There are hordes of people who want ChatGPT to do all the heavy lifting, to spit out ideas, drafts, and polish, all in one go. The more thought you put in before inviting AI to the table, the more your writing will sound like you, not like everyone else pressing the same button.
Start with your ideas, then let ChatGPT build on them. Because it's riffing on your input, the results stay personal. Even if you end up choosing one of its suggestions, the work remains a collaboration, not a delegation. You are the ideas person on the human-AI team.
Pro Tip: Never forget that if ChatGPT thinks it's heading in the right direction, it will happily drive straight into the weeds and keep its foot on the gas. Only you can tell it when it's time to steer back.
Phase 2: Writing the First Draft
The dreaded first draft. This is where your human brain has to do the job all by itself.
It helps to write somewhere the AI can't spy on what you're doing. I write in Obsidian, a note-taking app without AI. Creating your draft apart from the machine forces your creative energies to face the blank page alone, and that's exactly the point.
Write the first draft entirely by yourself. Yes, it will be terrible. First drafts are terrible. Once you've finished, you can invite the AI in—but only under strict terms.
Ask for structural feedback, not rewrites.
Copy and paste the full piece into ChatGPT.
Ask it to comment on organization, flow, or clarity.
At this stage, you're just testing the skeleton. If the AI suggests major changes, pull the piece back into your offline zone and make those moves yourself.
Phase 3: Writing Later Drafts
Most important rule: never paste AI rewrites.
Use the AI to diagnose, not to dictate. The moment you start copying and pasting its revisions, you're standing on the top of a very slick slope.

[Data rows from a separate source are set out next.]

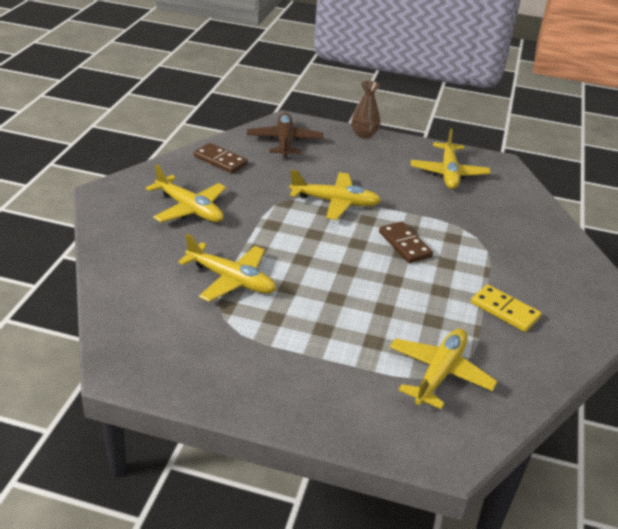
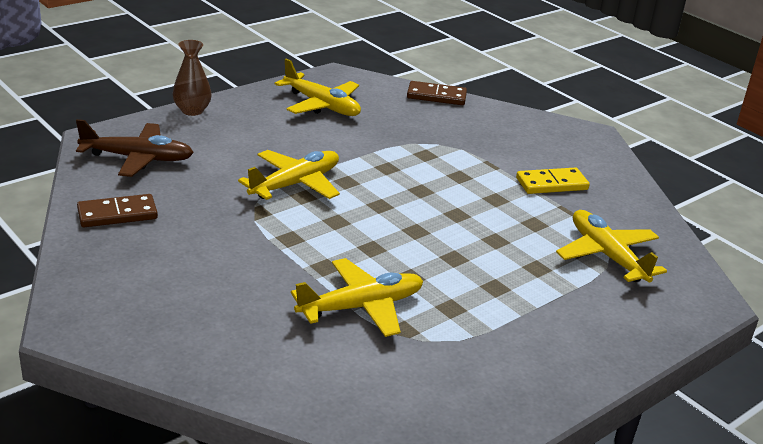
camera: 55 degrees left, 5 degrees down
(189, 209) = (192, 277): yellow plane -> none
(284, 142) = (138, 158): brown plane -> brown plane turned 150 degrees clockwise
(404, 244) = (409, 182): brown domino -> brown domino (436, 96)

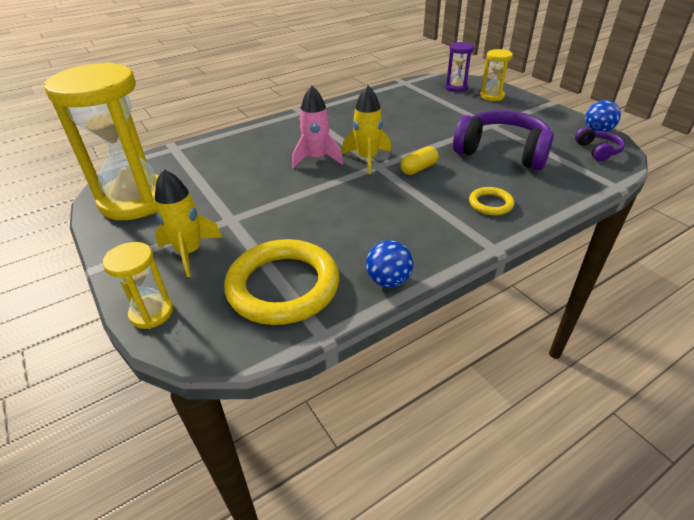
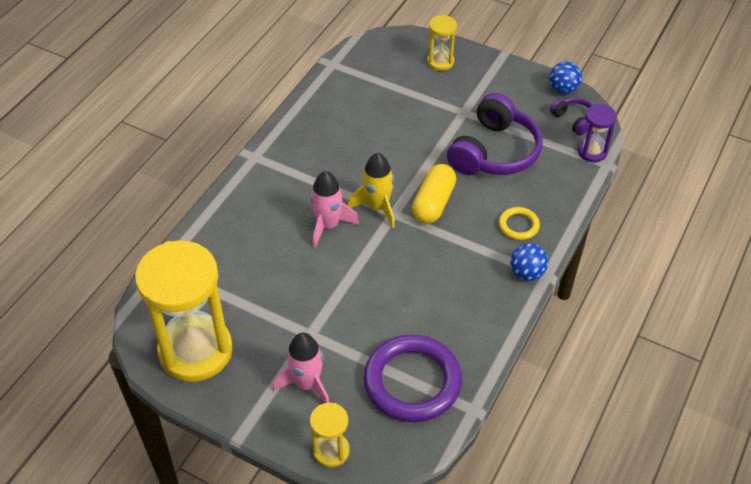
camera: 30 degrees left, 10 degrees up
(190, 252) = (307, 384): yellow rocket -> pink rocket
(283, 286) = (412, 382): yellow ring -> purple ring
(388, 281) = (487, 341): blue ball -> blue ball (527, 273)
(418, 168) = (433, 203): yellow capsule -> yellow capsule, size x1.54
(456, 88) = (395, 57): purple hourglass -> purple hourglass (592, 152)
(502, 152) = (494, 152): purple headphones -> purple headphones turned 120 degrees clockwise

Here are the steps to handle your second and later drafts:
Human Pass First: Read through your piece on your own and fix clarity, order, and any obvious grammar or spelling issues. Reading aloud works wonders.
Chunk It: Work in small sections (300-500 words) to stay focused. Copy one section into ChatGPT.
Ask for a Plan, Not Prose: Tell the AI to outline how to revise the section for structure, flow, and tone, but not to rewrite it. You want coaching, not ghostwriting.
Section Revision: Go through the revisions and apply the ones that make sense. Because you're revising rather than pasting, your voice will sink deeper into the prose.
Manual Apply: Recreate the changes you agree with manually, paragraph by paragraph, word by word, keystroke by keystroke.
It might seem like extra work, but this is an important part of the learning process. Manual rewriting trains your writing instincts. Thinking through each revision will flex and build your writing muscles, making you a better writer.
Taking Back Your Soul
Yes, this takes longer. But it sets you apart from the hordes who simply let ChatGPT spit out whole writing pieces without a second thought.
The writing will be yours. It will sound like no one else's. And it will have a soul.
As we enter the new Age of AI, pause, check in, and reclaim your voice. AI makes writing easier than ever before, but we owe it to ourselves to ensure that we don't just produce words—we also retain our soul.